In terms of other substitutions for this ground venison stew recipe:
- Feel free to swap out red wine for white, or eliminate it entirely (though it’s better with wine)
- You can use beef stock instead of chicken stock
How to Make This Ground Venison Stew Recipe: Step by Step
- Generously salt the ground venison.
- Heat a 3-quart pot with oil over medium heat. Add the beef. Break it into large chunks and let it brown on both sides. Remove the meat onto a plate. It does not have to be cooked through.
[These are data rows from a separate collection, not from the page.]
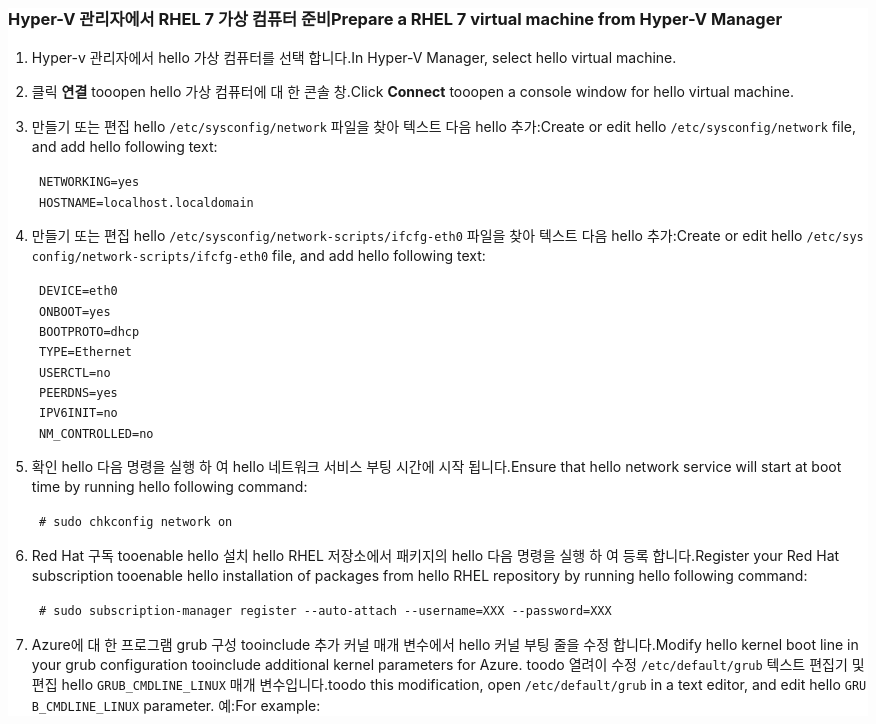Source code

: 
### <a name="prepare-a-rhel-7-virtual-machine-from-hyper-v-manager"></a><span data-ttu-id="affe1-171">Hyper-V 관리자에서 RHEL 7 가상 컴퓨터 준비</span><span class="sxs-lookup"><span data-stu-id="affe1-171">Prepare a RHEL 7 virtual machine from Hyper-V Manager</span></span>

1. <span data-ttu-id="affe1-172">Hyper-v 관리자에서 hello 가상 컴퓨터를 선택 합니다.</span><span class="sxs-lookup"><span data-stu-id="affe1-172">In Hyper-V Manager, select hello virtual machine.</span></span>

2. <span data-ttu-id="affe1-173">클릭 **연결** tooopen hello 가상 컴퓨터에 대 한 콘솔 창.</span><span class="sxs-lookup"><span data-stu-id="affe1-173">Click **Connect** tooopen a console window for hello virtual machine.</span></span>

3. <span data-ttu-id="affe1-174">만들기 또는 편집 hello `/etc/sysconfig/network` 파일을 찾아 텍스트 다음 hello 추가:</span><span class="sxs-lookup"><span data-stu-id="affe1-174">Create or edit hello `/etc/sysconfig/network` file, and add hello following text:</span></span>
   
        NETWORKING=yes
        HOSTNAME=localhost.localdomain

4. <span data-ttu-id="affe1-175">만들기 또는 편집 hello `/etc/sysconfig/network-scripts/ifcfg-eth0` 파일을 찾아 텍스트 다음 hello 추가:</span><span class="sxs-lookup"><span data-stu-id="affe1-175">Create or edit hello `/etc/sysconfig/network-scripts/ifcfg-eth0` file, and add hello following text:</span></span>
   
        DEVICE=eth0
        ONBOOT=yes
        BOOTPROTO=dhcp
        TYPE=Ethernet
        USERCTL=no
        PEERDNS=yes
        IPV6INIT=no
        NM_CONTROLLED=no

5. <span data-ttu-id="affe1-176">확인 hello 다음 명령을 실행 하 여 hello 네트워크 서비스 부팅 시간에 시작 됩니다.</span><span class="sxs-lookup"><span data-stu-id="affe1-176">Ensure that hello network service will start at boot time by running hello following command:</span></span>

        # sudo chkconfig network on

6. <span data-ttu-id="affe1-177">Red Hat 구독 tooenable hello 설치 hello RHEL 저장소에서 패키지의 hello 다음 명령을 실행 하 여 등록 합니다.</span><span class="sxs-lookup"><span data-stu-id="affe1-177">Register your Red Hat subscription tooenable hello installation of packages from hello RHEL repository by running hello following command:</span></span>

        # sudo subscription-manager register --auto-attach --username=XXX --password=XXX

7. <span data-ttu-id="affe1-178">Azure에 대 한 프로그램 grub 구성 tooinclude 추가 커널 매개 변수에서 hello 커널 부팅 줄을 수정 합니다.</span><span class="sxs-lookup"><span data-stu-id="affe1-178">Modify hello kernel boot line in your grub configuration tooinclude additional kernel parameters for Azure.</span></span> <span data-ttu-id="affe1-179">toodo 열려이 수정 `/etc/default/grub` 텍스트 편집기 및 편집 hello `GRUB_CMDLINE_LINUX` 매개 변수입니다.</span><span class="sxs-lookup"><span data-stu-id="affe1-179">toodo this modification, open `/etc/default/grub` in a text editor, and edit hello `GRUB_CMDLINE_LINUX` parameter.</span></span> <span data-ttu-id="affe1-180">예:</span><span class="sxs-lookup"><span data-stu-id="affe1-180">For example:</span></span>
- Add the carrots, celery, onion and herbs to the pot and cook, stirring, until the vegetables are slightly softened. Add the garlic and tomato paste. While that’s happening, break the venison meat into small pieces.
- Add the red wine to deglaze the pan, stirring and scraping all the good brown bits. Add the meat back in, plus the stock, salt, pepper, and potatoes.
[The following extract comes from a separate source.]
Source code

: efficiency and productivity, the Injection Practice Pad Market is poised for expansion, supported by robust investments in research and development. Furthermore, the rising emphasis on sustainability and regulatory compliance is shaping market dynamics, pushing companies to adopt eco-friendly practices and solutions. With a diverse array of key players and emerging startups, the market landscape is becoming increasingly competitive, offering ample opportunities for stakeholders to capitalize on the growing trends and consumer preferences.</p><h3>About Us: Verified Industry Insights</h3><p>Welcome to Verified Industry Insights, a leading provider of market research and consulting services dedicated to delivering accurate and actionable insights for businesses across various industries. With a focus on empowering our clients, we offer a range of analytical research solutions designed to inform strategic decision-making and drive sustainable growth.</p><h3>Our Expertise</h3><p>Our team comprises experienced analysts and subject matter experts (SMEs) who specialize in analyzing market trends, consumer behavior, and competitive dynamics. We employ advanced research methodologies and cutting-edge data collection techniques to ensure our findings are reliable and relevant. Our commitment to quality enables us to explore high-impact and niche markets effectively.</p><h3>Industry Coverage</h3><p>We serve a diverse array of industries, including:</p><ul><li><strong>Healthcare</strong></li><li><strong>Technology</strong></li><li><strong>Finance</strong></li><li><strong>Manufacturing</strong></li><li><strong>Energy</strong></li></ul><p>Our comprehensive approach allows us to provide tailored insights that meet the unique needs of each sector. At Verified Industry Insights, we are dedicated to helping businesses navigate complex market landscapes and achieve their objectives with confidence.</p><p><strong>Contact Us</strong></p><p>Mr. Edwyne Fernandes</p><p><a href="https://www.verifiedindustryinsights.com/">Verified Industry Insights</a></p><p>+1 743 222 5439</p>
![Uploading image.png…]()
- Simmer for about 45 minutes to an hour, until thickened into a stew. Taste for seasoning.
Enjoy your hearty and deeply flavorful bowl of venison stew.
Love a good, meaty stew? You’ll also love these warming dinner recipes:
Hearty Ground Venison Stew
- 2 tablespoons olive oil
- 1 pound ground venison
- 5 carrots, peeled and roughly chopped
- 5 stalks celery, peeled and roughly chopped
- 1 large yellow onion, peeled and roughly chopped
- 4 cloves garlic, peeled and minced
- 2 tablespoons tomato paste
- 1 large sprig rosemary, leaves minced (discard the stem)
- 1 large sprig thyme
- 2 bay leaves
- 3/4 cup red wine
- 2 medium Yukon gold potatoes, cut into 1/2" chunks
- 1 quart unsalted chicken or beef stock (I use Swanson's)
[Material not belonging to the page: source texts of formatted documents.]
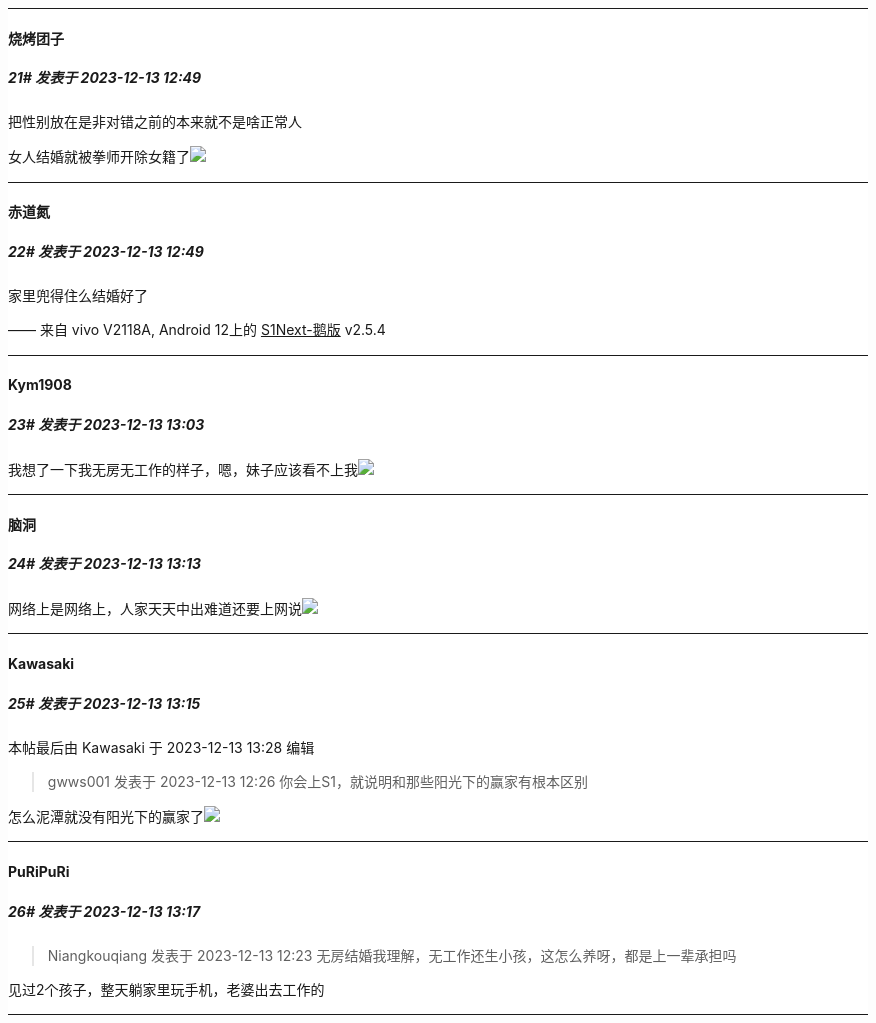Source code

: *****

####  烧烤团子  
##### 21#       发表于 2023-12-13 12:49

把性别放在是非对错之前的本来就不是啥正常人

女人结婚就被拳师开除女籍了<img src="https://static.saraba1st.com/image/smiley/face2017/067.png" referrerpolicy="no-referrer">

*****

####  赤道氮  
##### 22#       发表于 2023-12-13 12:49

家里兜得住么结婚好了

—— 来自 vivo V2118A, Android 12上的 [S1Next-鹅版](https://github.com/ykrank/S1-Next/releases) v2.5.4

*****

####  Kym1908  
##### 23#       发表于 2023-12-13 13:03

我想了一下我无房无工作的样子，嗯，妹子应该看不上我<img src="https://static.saraba1st.com/image/smiley/face2017/002.png" referrerpolicy="no-referrer">

*****

####  脑洞  
##### 24#       发表于 2023-12-13 13:13

网络上是网络上，人家天天中出难道还要上网说<img src="https://static.saraba1st.com/image/smiley/face2017/065.png" referrerpolicy="no-referrer">

*****

####  Kawasaki  
##### 25#       发表于 2023-12-13 13:15

 本帖最后由 Kawasaki 于 2023-12-13 13:28 编辑 
<blockquote>gwws001 发表于 2023-12-13 12:26
你会上S1，就说明和那些阳光下的赢家有根本区别</blockquote>
怎么泥潭就没有阳光下的赢家了<img src="https://static.saraba1st.com/image/smiley/face2017/127.png" referrerpolicy="no-referrer">

*****

####  PuRiPuRi  
##### 26#       发表于 2023-12-13 13:17

<blockquote>Niangkouqiang 发表于 2023-12-13 12:23
无房结婚我理解，无工作还生小孩，这怎么养呀，都是上一辈承担吗</blockquote>
见过2个孩子，整天躺家里玩手机，老婆出去工作的

*****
- 1 tablespoon kosher salt (I use Diamond Crystal), or to taste
- 12 turns fresh-ground black pepper
- Generously salt the ground venison on both sides and let stand for at least 15 minutes, or refrigerate up to 24 hours.
- Heat a 3-quart pot with olive oil over medium heat. When the oil shimmers, add the venison to the pot. Break the meat into chunks, covering the entire surface of the pot. Let the meat brown for about 3 to 4 minutes on each side. The venison does not have to cook all the way through. PRO TIP: Do not stir the venison as it cooks on each side or it will not brown. TIP: Once the meat browns, you can break the chunks into smaller pieces if you'd like, though I like a fairly chunky texture.
- Remove the meat with a large spoon and set aside on a plate. Add the carrots, celery, and onion and cook, stirring occasionally, until slightly softened, about 4 to 5 minutes. Stir in the garlic, tomato paste, and herbs (rosemary, thyme, and bay).
- Add red wine to deglaze the pot, scraping and stirring up all those good browned bits. Add the meat back in, along with the potatoes, stock, and about 2 teaspoons of Kosher salt and the black pepper. Stir. PRO TIP: I use Diamond Crystal Kosher salt, but if you use Morton's, dial the salt back. Morton's has a very high sodium content.
- Bring the stew to a boil, then lower to a gentle simmer and let cook, partially covered, for about an hour. Stir occasionally.
- Fish the thyme sprigs and bay leaves from the pot and give everything a final stir. Taste for seasoning and serve hot, maybe with some good crusty bread and the rest of the red wine.